ТЕКСТ УПРАЖНЕНИЯ:
_ _ _

За два года стало ясно, что реформа РАН не принесла обещанного чиновниками эффекта
Академическая наука по итогам двух лет реформы никакого импульса к развитию не получила, считает вице-президент РАН, председатель Сибирского отделения Александр Асеев. Это мнение он высказал на общем годовом собрании научного сообщества.
«ФАНО (Федеральное агентство научных организаций) теряет те бюджетные строчки, которые Академия приобрела тяжелым трудом», — цитирует Асеева РИА «Новости».
По словам учёного, отказано, в частности, в финансировании строительства Национального гелиогеофизического центра в Восточной Сибири. Под вопросом проведение по поручению президента России комплексной экспедиции в Республике Саха (Якутия). На них в бюджете нет денег.
«Осуществляемая ФАНО реструктуризация институтов по территориальному признаку, когда физиков-теоретиков объединяют со специалистами по оленеводству ― это полный абсурд», — сказал Асеев.
— Полгода назад я стал директором, — говорит руководитель Института спектроскопии РАН Виктор Задков. — На моих глазах происходит резкое ухудшение финансирования со стороны государства. Причём научная деятельность практически не финансируется. Деньги выделяются на зарплаты сотрудникам и расходы ЖКХ. Этих денег было не так много, но их ещё и урезали, притом, что стоимость коммунальных услуг растёт. Что это означает? Это означает, что мы должны либо сокращать численность научных сотрудников, либо оплачивать им меньше рабочих часов. А обязанность оплачивать расходы ЖКХ с нас никто не снимал.
«СП»: — Считалось, что создание ФАНО освободит учёных от ненужных бюрократических процедур. Так ли это?
— Я сам надеялся, что так и будет, и можно будет посвящать больше времени именно науке. Однако сейчас вижу, что всё это абсолютно не так. Институты как занимались бюрократической работой и проблемами ЖКХ, так и вынуждены заниматься этим. Поток директив и указаний постоянно растёт. Я около 40% рабочего времени занимаюсь вещами, не имеющими отношения к науке: отчётами, бюрократическими процедурами. Рядовые сотрудники тоже должны постоянно писать отчёты о своей деятельности. Это напоминает систему, которая сама себя генерирует.

_ _ _

ИСХОДНЫЕ ДАННЫЕ:
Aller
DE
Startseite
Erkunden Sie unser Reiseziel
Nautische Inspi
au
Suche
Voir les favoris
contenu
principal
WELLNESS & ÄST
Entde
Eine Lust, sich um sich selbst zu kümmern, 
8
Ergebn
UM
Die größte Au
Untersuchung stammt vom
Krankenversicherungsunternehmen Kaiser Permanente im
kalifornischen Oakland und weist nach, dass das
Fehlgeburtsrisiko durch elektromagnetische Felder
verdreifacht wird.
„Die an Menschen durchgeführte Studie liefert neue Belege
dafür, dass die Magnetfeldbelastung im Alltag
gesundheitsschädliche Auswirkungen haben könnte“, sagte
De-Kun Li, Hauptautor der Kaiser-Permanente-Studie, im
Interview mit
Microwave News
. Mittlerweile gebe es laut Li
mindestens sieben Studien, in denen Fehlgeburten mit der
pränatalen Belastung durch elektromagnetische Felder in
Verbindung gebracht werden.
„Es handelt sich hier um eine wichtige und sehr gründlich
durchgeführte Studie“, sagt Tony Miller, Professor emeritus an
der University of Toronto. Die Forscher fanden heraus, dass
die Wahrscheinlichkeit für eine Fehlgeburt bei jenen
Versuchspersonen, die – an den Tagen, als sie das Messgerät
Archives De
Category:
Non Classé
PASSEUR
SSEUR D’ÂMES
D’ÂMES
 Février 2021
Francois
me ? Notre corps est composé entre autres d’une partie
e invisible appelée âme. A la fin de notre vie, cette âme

_ _ _

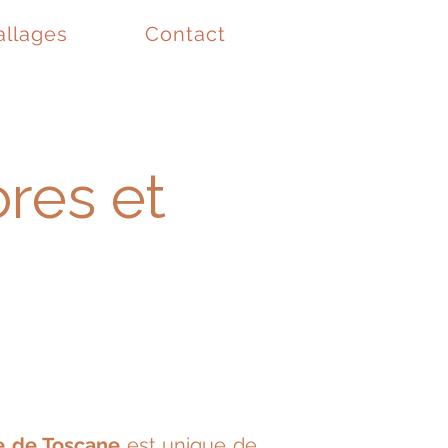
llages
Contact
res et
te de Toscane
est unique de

_ _ _

ЗАДАНИЕ:
Переведите на английский язык предложение из текста упражнения: «Поток директив и указаний постоянно растёт».

ОТВЕТ:
The flow of directives and instructions is constantly growing.